begin Text passage

By Claus Hetting, Wi-Fi NOW CEO & Chairman
Today over 80% of US homes have access to gigabit broadband using DOCSIS 3.1. Wi-Fi 6E delivers the full benefit of the home broadband connection into the palms of the hands of single users. DOCSIS 4.0 – trialed by Comcast – will deliver an astonishing 10 gigabits per second to the home. Consumers are expected to unlock the full benefit of this multi-gigabit symmetric broadband service available to them in the next couple of years with Wi-Fi 7. We spoke to one of the industry’s leading experts at Broadcom.
For operators to unlock the full value of advancing Wi-Fi standards they must be able to efficiently manage operations of the newest standards alongside legacy standards that older devices likely will still be using within a consumer’s home network. This means that extracting the right measurements and data from the home network will be essential. The next evolutionary step will be Wi-Fi 7.
“With DOCSIS 3.1 operators were for the first time able to deliver gigabit speeds over cable, and Wi-Fi 6 is an excellent delivery mechanism for such speeds inside the home, of course. Now we’re pairing the 10 Gbps speeds of DOCSIS 4.0 with future Wi-Fi 7, which features 320 MHz channels and 4096 QAM modulation”, says Stephen Palm, Senior Technical Director of Home Networks at Broadcom.

end Text passage
begin Data excerpt

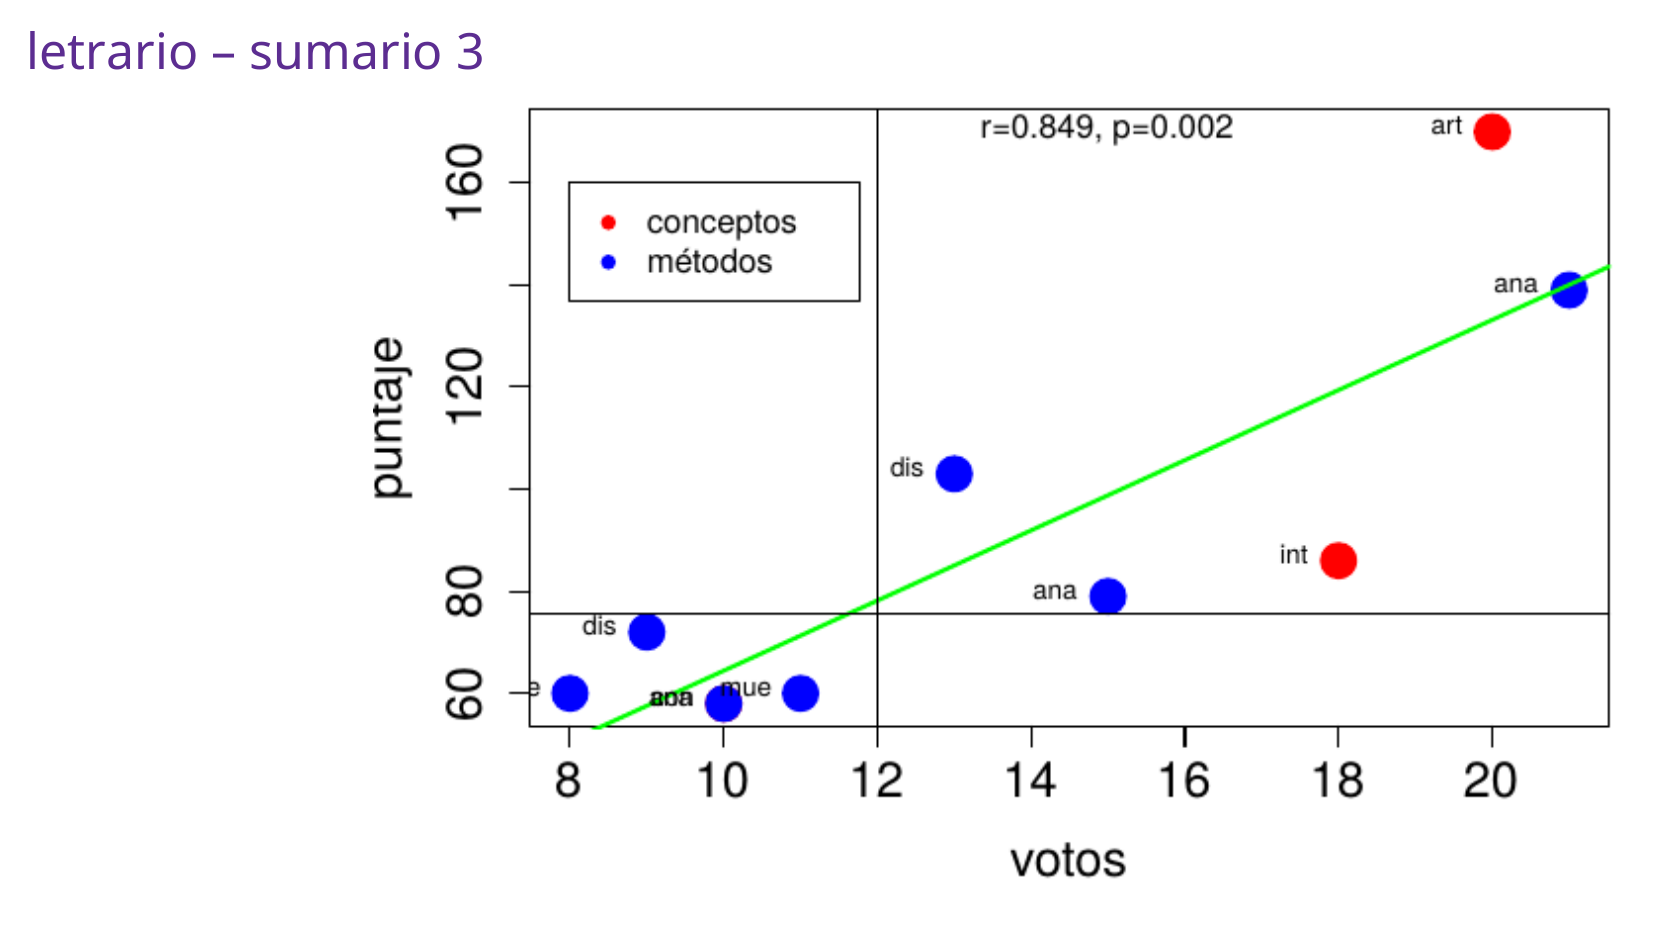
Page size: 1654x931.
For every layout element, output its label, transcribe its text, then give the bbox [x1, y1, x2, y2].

end Data excerpt

**Objectives**
1. Check each statement against the broadband and Wi-Fi article and say whether it agrees, answering yes or no and quoting the exact words of the article that decide it. (a) More than 80% of US homes can get gigabit broadband through DOCSIS 3.1. (b) DOCSIS 4.0 will bring 1 gigabit per second to the home. (c) Wi-Fi 7 features 160 MHz channels.
2. Resume the broadband and Wi-Fi article right after its final sentence, carrying on in the same style.

**Per-task outputs**
1.
(a) Yes: "Today over 80% of US homes have access to gigabit broadband using DOCSIS 3.1."
(b) No: "DOCSIS 4.0 – trialed by Comcast – will deliver an astonishing 10 gigabits per second to the home."
(c) No: "future Wi-Fi 7, which features 320 MHz channels and 4096 QAM modulation"

2.
Stephen Palm has been with Broadcom for more than twenty years – and he is one of a relatively small group of technology professionals who have arguably had a huge impact on the massive global success of home broadband services (including Wi-Fi) over the past two decades. Stephen has contributed strongly to leading the ITU-T’s ADSL and VDSL standards as well as developing test plans for – now archaic but at the time revolutionary – the IEEE 802.11g WLAN and WMM standards as well as more recently also the Wi-Fi Alliance’s Wi-Fi EasyMesh™ standard.
The next evolutionary step for home networking is delivering the complete package for home gateways. For DOCSIS 3.1 that means including Wi-Fi 6/6E, while for DOCSIS 4.0 it is all about Wi-Fi 7, he says. Broadcom offers both.
But operator managed Wi-Fi, a superfast multi-gigabit premium router is not enough on its own since both new and old Wi-Fi devices – all the way back to Wi-Fi 4 – need to be managed in real time within the home. Add to this an increasing number of features in Wi-Fi 6E and 7, which in turn leads to a significant hike in management complexity. All of that requires a new set of tools in the toolbox, he says.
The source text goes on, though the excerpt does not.